Data segment
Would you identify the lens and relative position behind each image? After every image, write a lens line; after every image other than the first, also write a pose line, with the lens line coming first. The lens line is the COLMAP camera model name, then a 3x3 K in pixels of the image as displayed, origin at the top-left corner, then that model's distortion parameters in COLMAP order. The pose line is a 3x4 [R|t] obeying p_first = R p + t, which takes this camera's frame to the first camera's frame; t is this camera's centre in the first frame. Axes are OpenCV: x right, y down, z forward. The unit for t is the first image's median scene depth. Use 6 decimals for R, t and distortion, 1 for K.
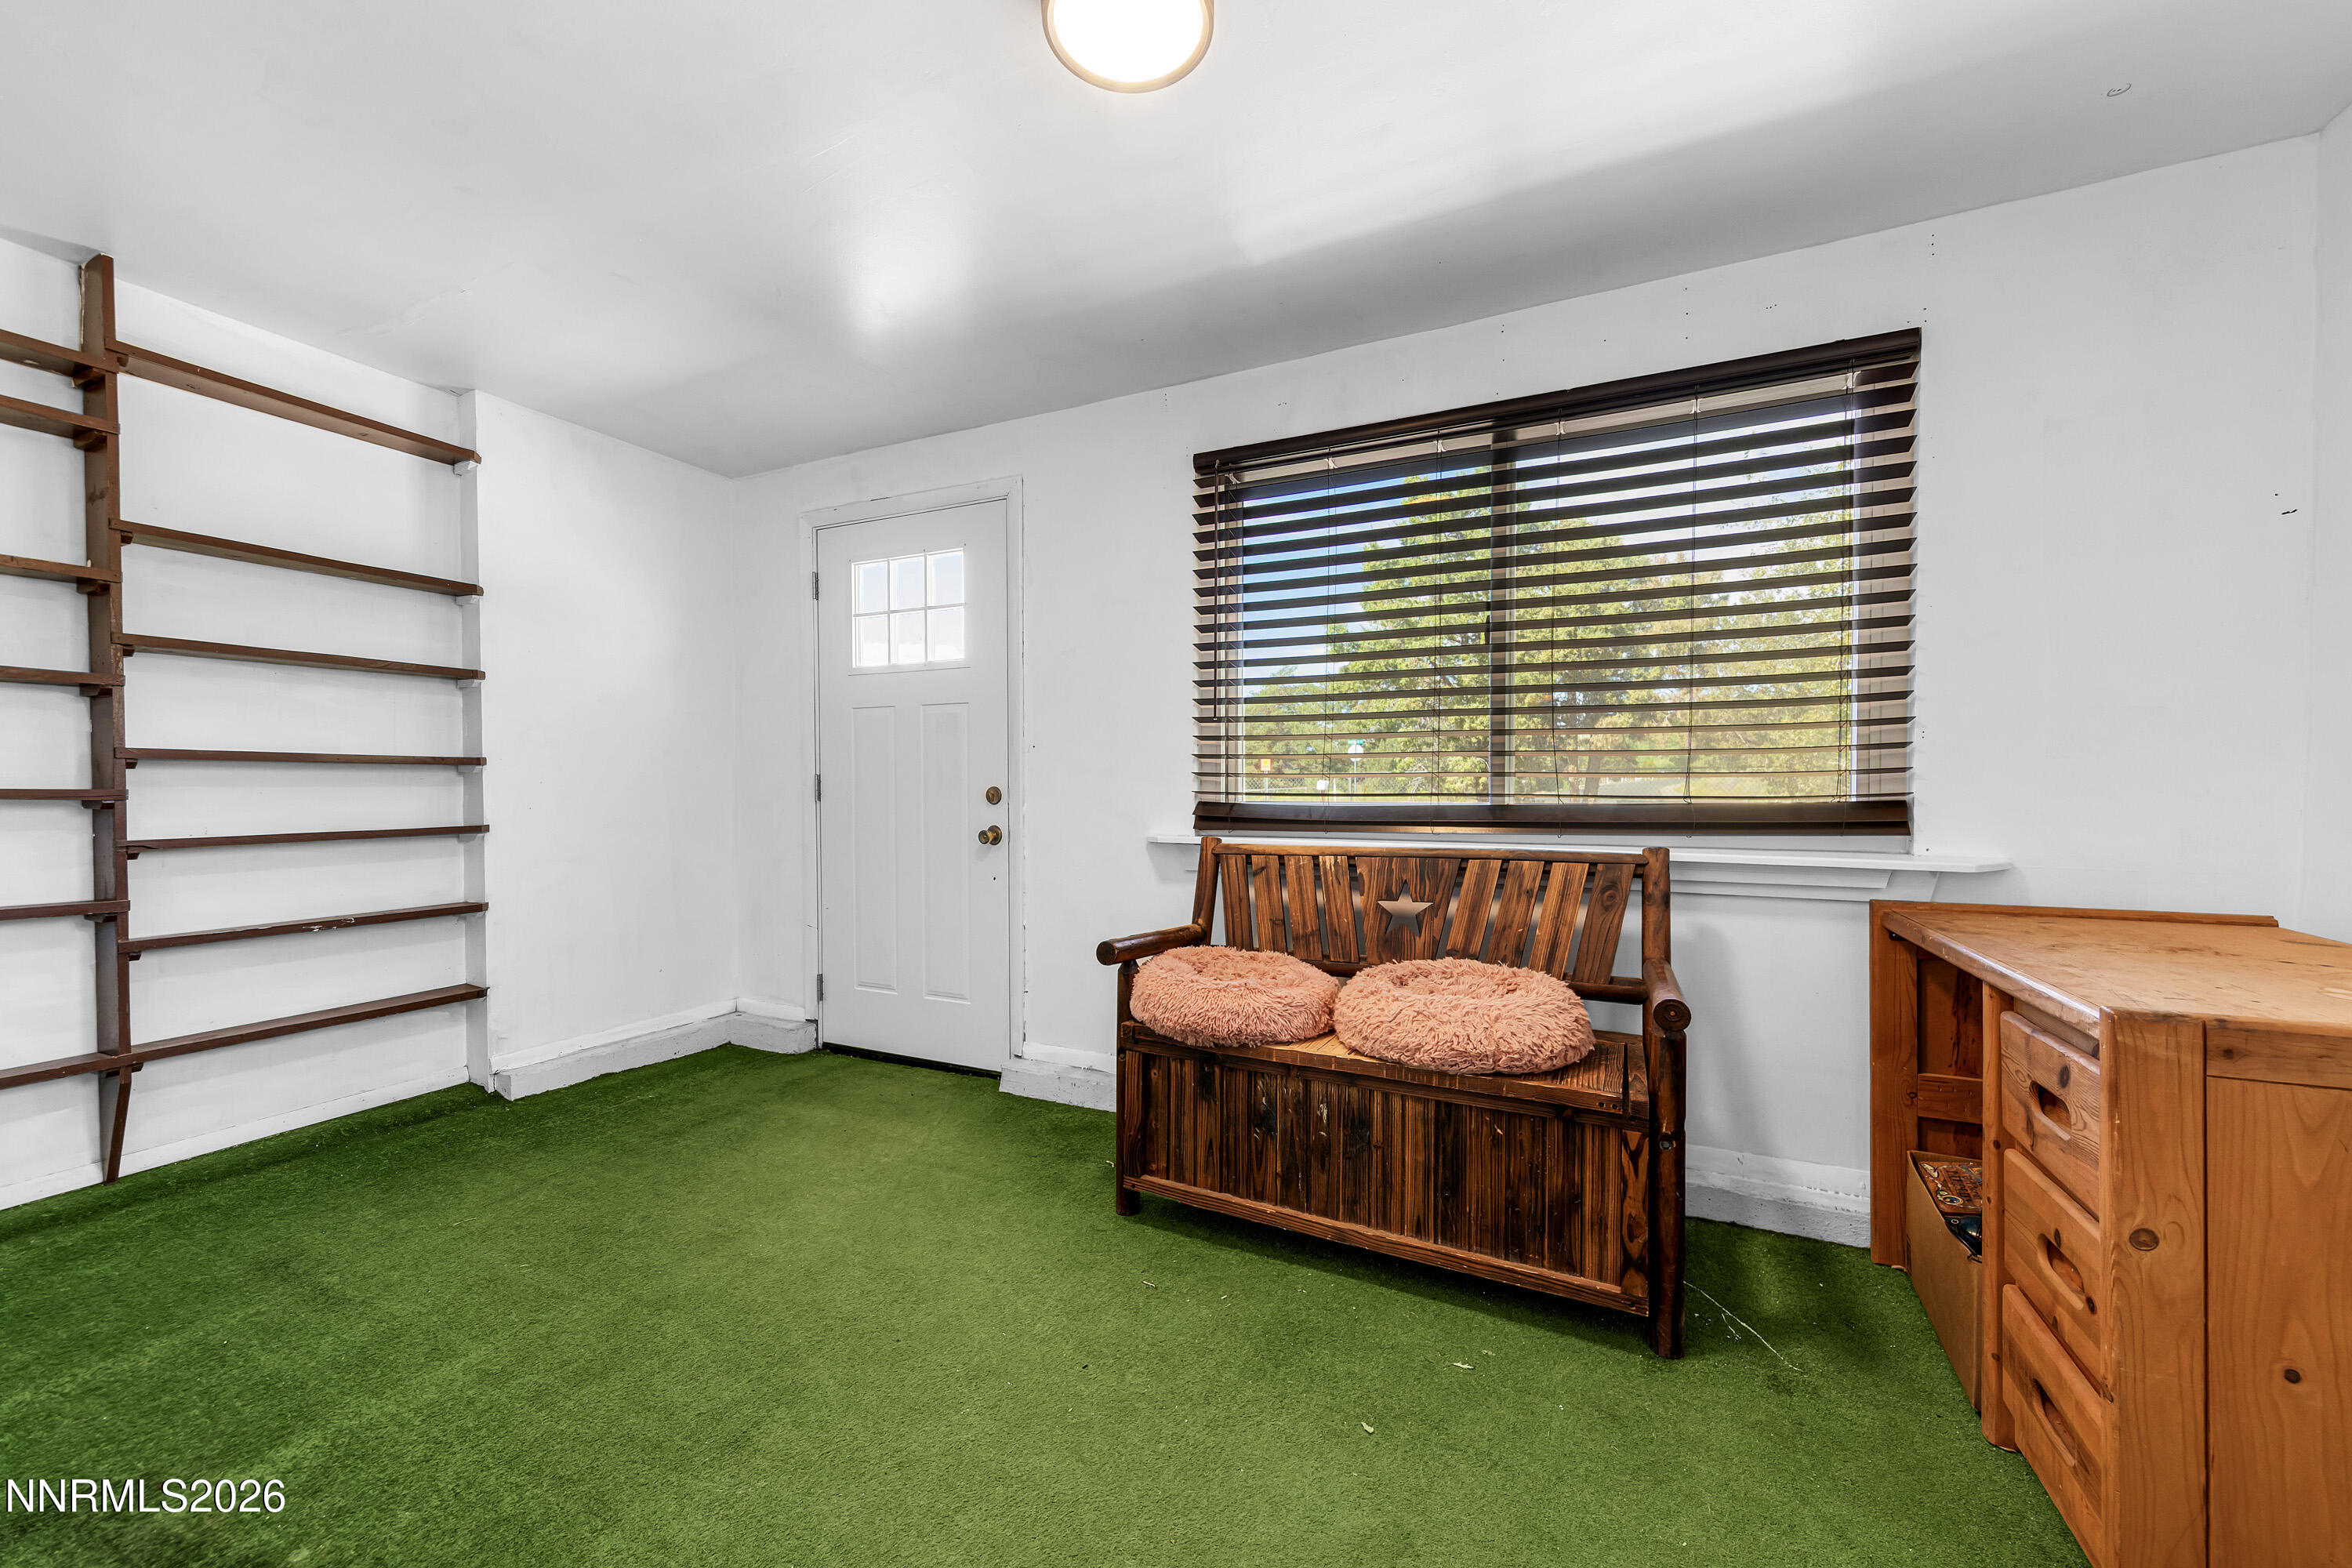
lens RADIAL K [[933.8, 0, 1174.5], [0, 933.8, 789.7], [0, 0, 1]] dist [0.002474, -0.000318]
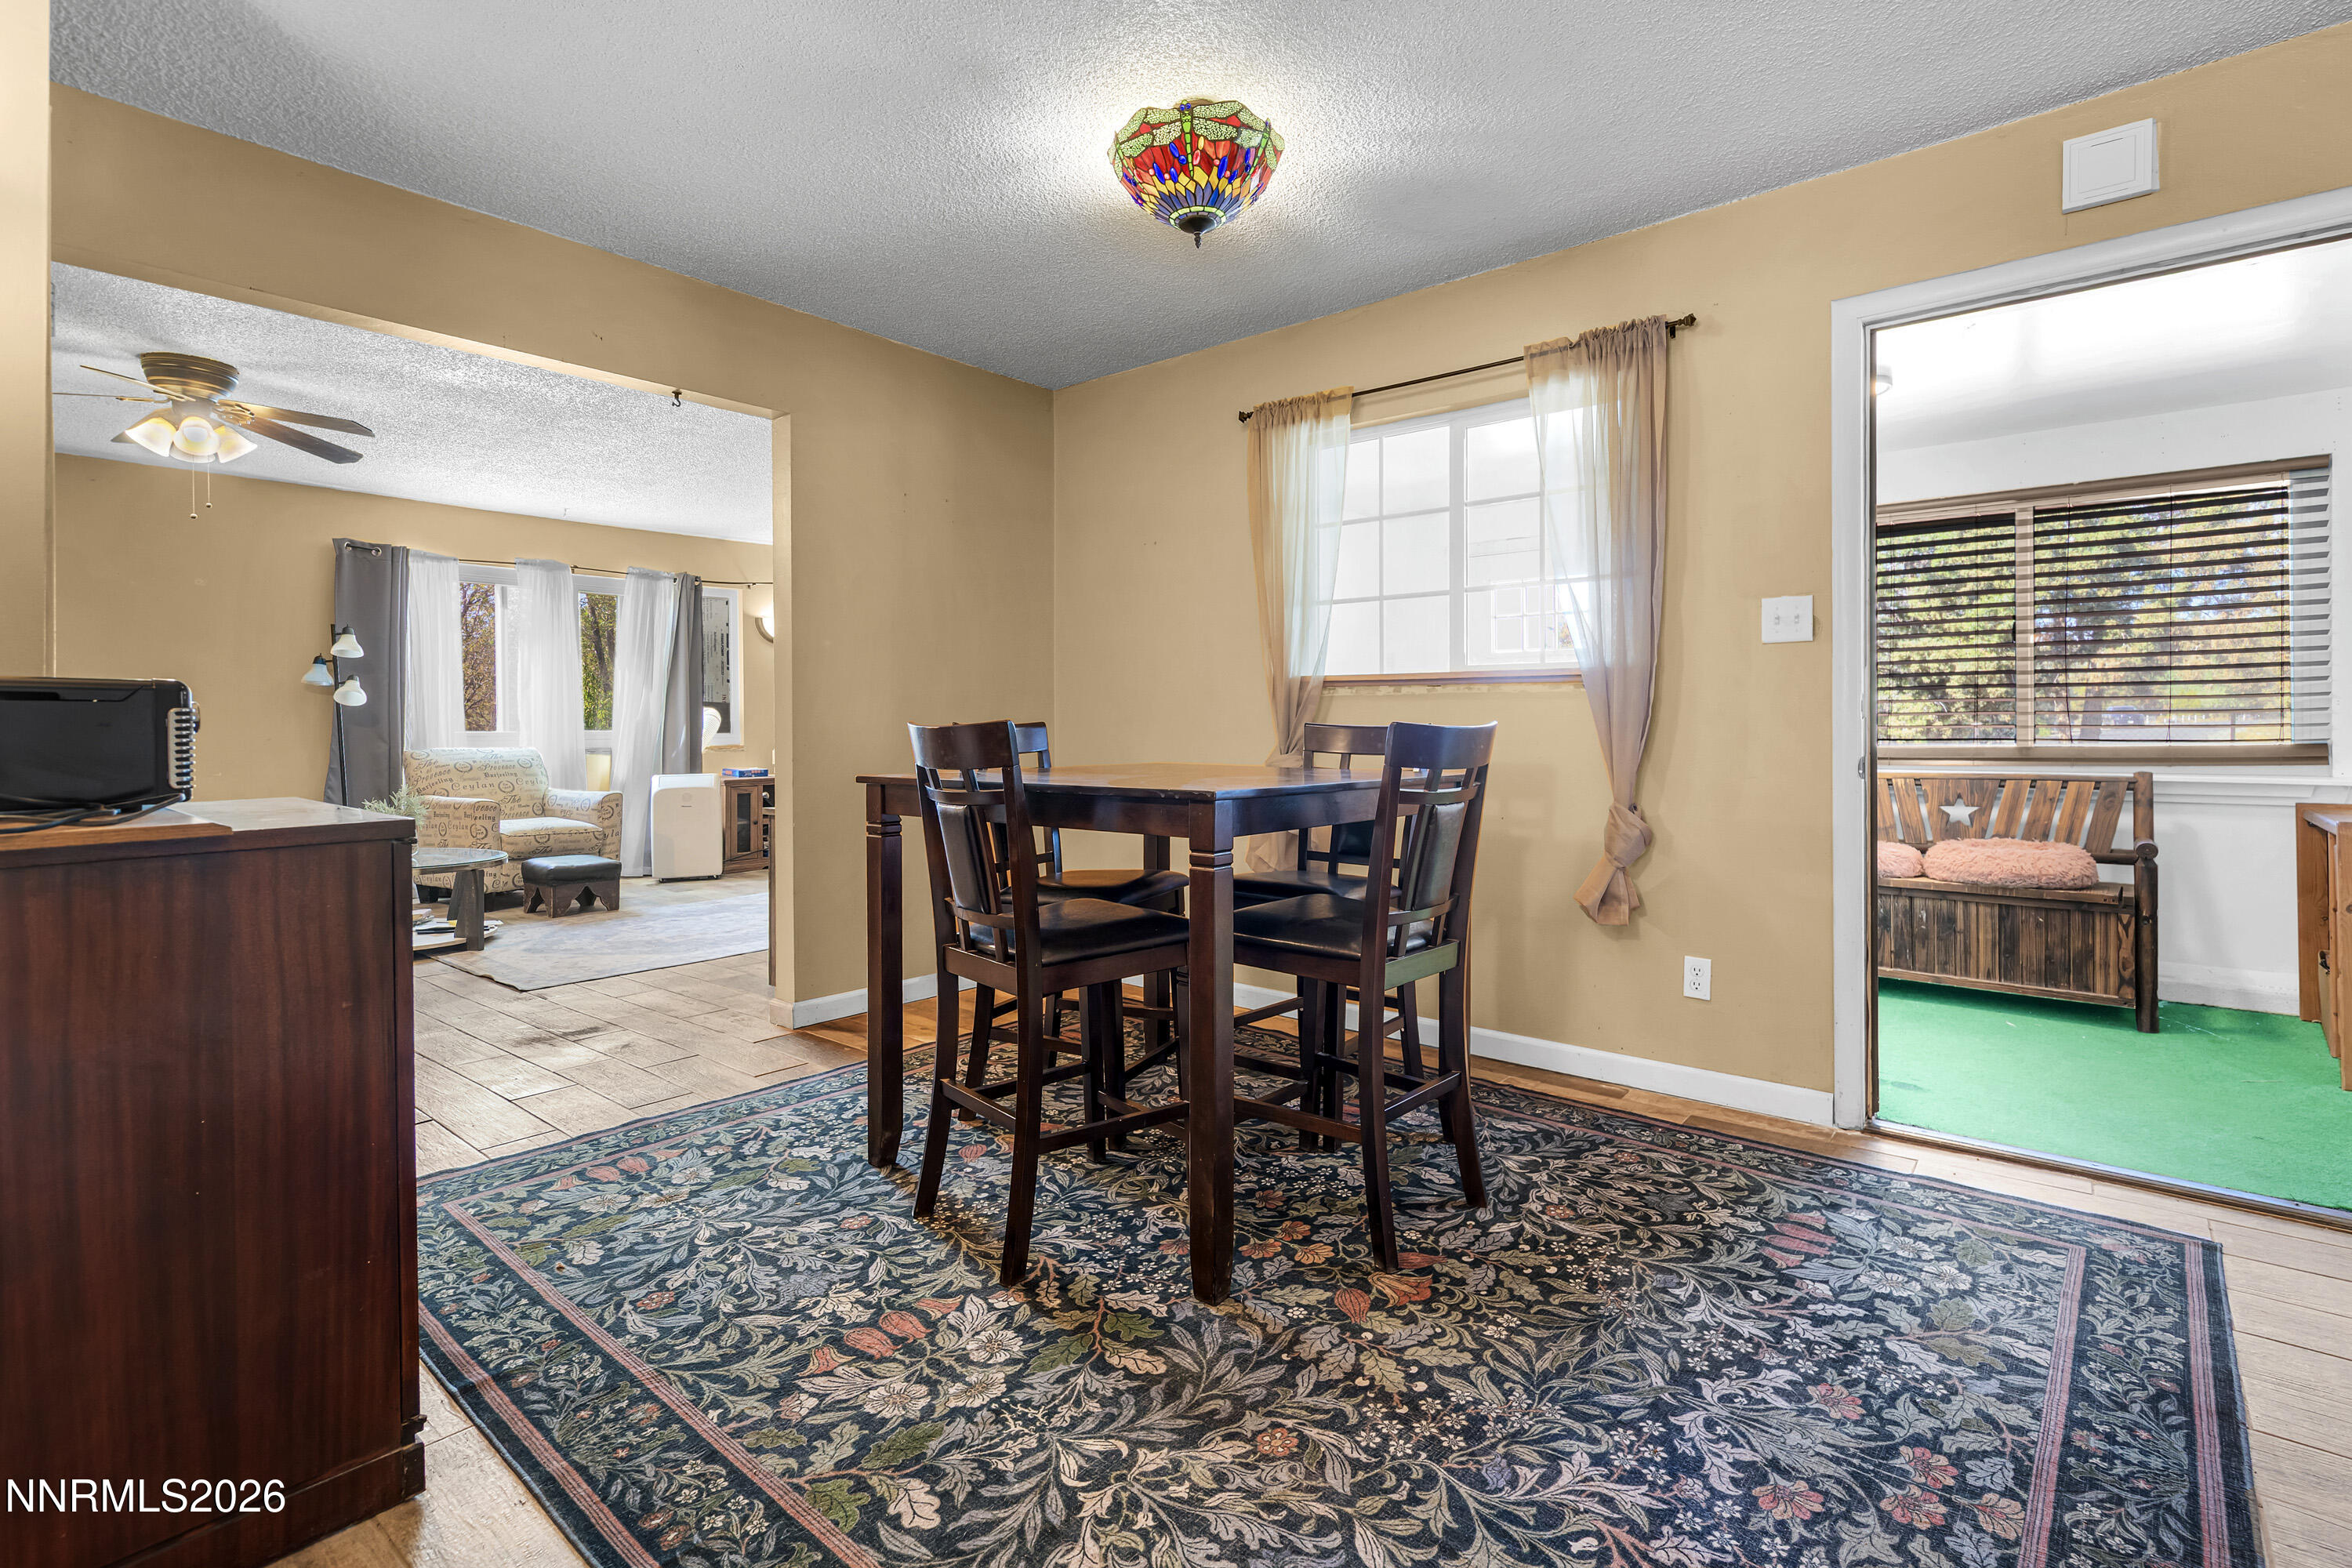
lens RADIAL K [[1109.4, 0, 1201.7], [0, 1109.4, 725.6], [0, 0, 1]] dist [0.014436, -0.001391]
pose [[0.969405, -0.003476, -0.245443, -0.661882], [0.000410, 0.999921, -0.012543, 0.004389], [0.245468, 0.012058, 0.969330, -1.438929]]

The problem
Extract every line from the data above in which the word "pose" appears.

Solved problem
Would you identify the lens and relative position behind each image? After every image, write a lens line; after every image other than the first, also write a pose line, with the lens line coming first. The lens line is the COLMAP camera model name, then a 3x3 K in pixels of the image as displayed, origin at the top-left corner, then that model's distortion parameters in COLMAP order. The pose line is a 3x4 [R|t] obeying p_first = R p + t, which takes this camera's frame to the first camera's frame; t is this camera's centre in the first frame. Axes are OpenCV: x right, y down, z forward. The unit for t is the first image's median scene depth. Use 6 decimals for R, t and distortion, 1 for K.
pose [[0.969405, -0.003476, -0.245443, -0.661882], [0.000410, 0.999921, -0.012543, 0.004389], [0.245468, 0.012058, 0.969330, -1.438929]]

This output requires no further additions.